Avverso la sentenza di appello ha proposto ricorso il difensore dell’imputato,
deducendo erronea applicazione dell’art. 385 co. 3 c.p. e illogicità e contraddittorietà della
motivazione, poiché difetterebbe affidabile prova dell’elemento soggettivo del reato,
l’imputato non avendo avuto alcuna intenzione di eludere la misura cautelare. La Corte
di Appello ha travisato l’emergenza, avvalorata da uno dei carabinieri operanti,
attestante che l’imputato era uscito dalla sua abitazione soltanto al fine di riprendere il
suo cane inopinatamente allontanatosi. In subordine si lamenta l’ingiustificato diniego
delle attenuanti generiche.
Il ricorso è inammissibile per genericità e per indeducibilità dei motivi di censura
sul merito della regiudicanda, con i quali si opera una rivisitazione fattuale delle fonti di
prova, per altro aspecifica perché riproduttiva di doglianze valutate dalla Corte
territoriale e confutate già dal giudice di primo grado. Fonti di prova analizzate con
logico giudizio dalla sentenza della Corte di Appello e non rivalutabili nel giudizio di
legittimità mediante una lettura delle norme incriminatrici della evasione dalla custodia
domiciliare palesemente distonica rispetto ai caratteri di tale custodia (la sentenza
impugnata dimostra l’incongruenza dell’assunto difensivo dell’imputato proprio alla
luce delle dichiarazioni del carabiniere che ha accertato la sua condotta illecita). Palese è,
poi, l’incongruenza della doglianza in punto di pena, atteso che la sentenza di appello ha
idoneamente motivato la conferma del trattamento sanzionatorio definito in primo grado
e il diniego delle invocate circostanze attenuanti innominate.
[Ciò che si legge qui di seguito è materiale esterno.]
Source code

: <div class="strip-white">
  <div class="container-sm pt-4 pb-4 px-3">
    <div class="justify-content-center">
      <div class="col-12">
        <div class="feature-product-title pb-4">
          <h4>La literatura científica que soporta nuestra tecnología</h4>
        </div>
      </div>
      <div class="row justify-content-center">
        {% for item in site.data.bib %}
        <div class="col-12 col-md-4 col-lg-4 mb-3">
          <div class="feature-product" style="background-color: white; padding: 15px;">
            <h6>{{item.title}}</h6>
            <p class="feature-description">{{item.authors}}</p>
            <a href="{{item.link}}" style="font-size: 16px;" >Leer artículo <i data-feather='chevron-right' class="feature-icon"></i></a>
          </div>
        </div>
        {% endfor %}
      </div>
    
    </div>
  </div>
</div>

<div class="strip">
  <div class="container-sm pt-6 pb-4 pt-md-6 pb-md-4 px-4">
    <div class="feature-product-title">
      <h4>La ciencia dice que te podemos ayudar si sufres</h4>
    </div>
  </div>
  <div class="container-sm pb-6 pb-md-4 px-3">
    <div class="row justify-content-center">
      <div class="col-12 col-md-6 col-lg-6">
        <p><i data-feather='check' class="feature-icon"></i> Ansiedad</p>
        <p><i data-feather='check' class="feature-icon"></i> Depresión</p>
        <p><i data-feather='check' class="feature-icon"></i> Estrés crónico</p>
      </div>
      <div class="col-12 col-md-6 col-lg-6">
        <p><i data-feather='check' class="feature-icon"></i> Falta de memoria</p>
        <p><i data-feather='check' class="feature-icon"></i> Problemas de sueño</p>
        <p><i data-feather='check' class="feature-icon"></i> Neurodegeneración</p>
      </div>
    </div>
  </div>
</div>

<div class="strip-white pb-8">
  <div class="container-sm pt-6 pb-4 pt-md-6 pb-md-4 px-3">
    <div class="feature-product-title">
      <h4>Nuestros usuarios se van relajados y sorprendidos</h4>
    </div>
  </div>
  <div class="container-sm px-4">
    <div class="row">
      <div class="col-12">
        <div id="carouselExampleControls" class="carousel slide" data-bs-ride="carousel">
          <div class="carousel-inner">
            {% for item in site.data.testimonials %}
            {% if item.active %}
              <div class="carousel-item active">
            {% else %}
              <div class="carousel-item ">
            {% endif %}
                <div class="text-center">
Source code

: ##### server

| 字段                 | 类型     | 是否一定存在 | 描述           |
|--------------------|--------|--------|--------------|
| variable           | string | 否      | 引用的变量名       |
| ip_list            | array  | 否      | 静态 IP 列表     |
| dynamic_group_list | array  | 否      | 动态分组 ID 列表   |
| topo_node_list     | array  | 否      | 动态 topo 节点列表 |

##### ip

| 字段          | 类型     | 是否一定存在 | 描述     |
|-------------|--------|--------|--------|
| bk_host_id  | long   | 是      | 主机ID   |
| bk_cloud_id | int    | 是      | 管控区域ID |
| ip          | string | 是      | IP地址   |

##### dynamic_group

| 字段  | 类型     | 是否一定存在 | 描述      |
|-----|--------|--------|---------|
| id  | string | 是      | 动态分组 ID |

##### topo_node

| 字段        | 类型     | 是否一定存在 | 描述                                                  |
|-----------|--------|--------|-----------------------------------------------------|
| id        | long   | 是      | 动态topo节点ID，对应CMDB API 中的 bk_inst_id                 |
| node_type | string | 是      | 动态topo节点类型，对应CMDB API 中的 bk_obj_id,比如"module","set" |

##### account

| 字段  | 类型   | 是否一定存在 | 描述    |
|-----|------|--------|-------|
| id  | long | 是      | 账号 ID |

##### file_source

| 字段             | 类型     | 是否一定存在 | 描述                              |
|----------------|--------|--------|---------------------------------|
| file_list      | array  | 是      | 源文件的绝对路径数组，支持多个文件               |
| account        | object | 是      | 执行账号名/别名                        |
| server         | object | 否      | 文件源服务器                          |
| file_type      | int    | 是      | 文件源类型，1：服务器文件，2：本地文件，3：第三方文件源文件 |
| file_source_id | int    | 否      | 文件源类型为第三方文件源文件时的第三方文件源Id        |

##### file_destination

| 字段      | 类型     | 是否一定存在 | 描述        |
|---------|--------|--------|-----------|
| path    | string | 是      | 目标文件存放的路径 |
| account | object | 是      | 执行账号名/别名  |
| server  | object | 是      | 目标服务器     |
All’inammissibilità del ricorso segue la condanna del ricorrente alla rifusione delle
spese processuali e al versamento della somma di euro 1.000,00 alla cassa delle ammende.
P. Q. M.
Dichiara inammissibile il ricorso e condanna il ricorrente al pagamento delle spese
processuali e della somma di euro mille in favore della cassa delle ammende.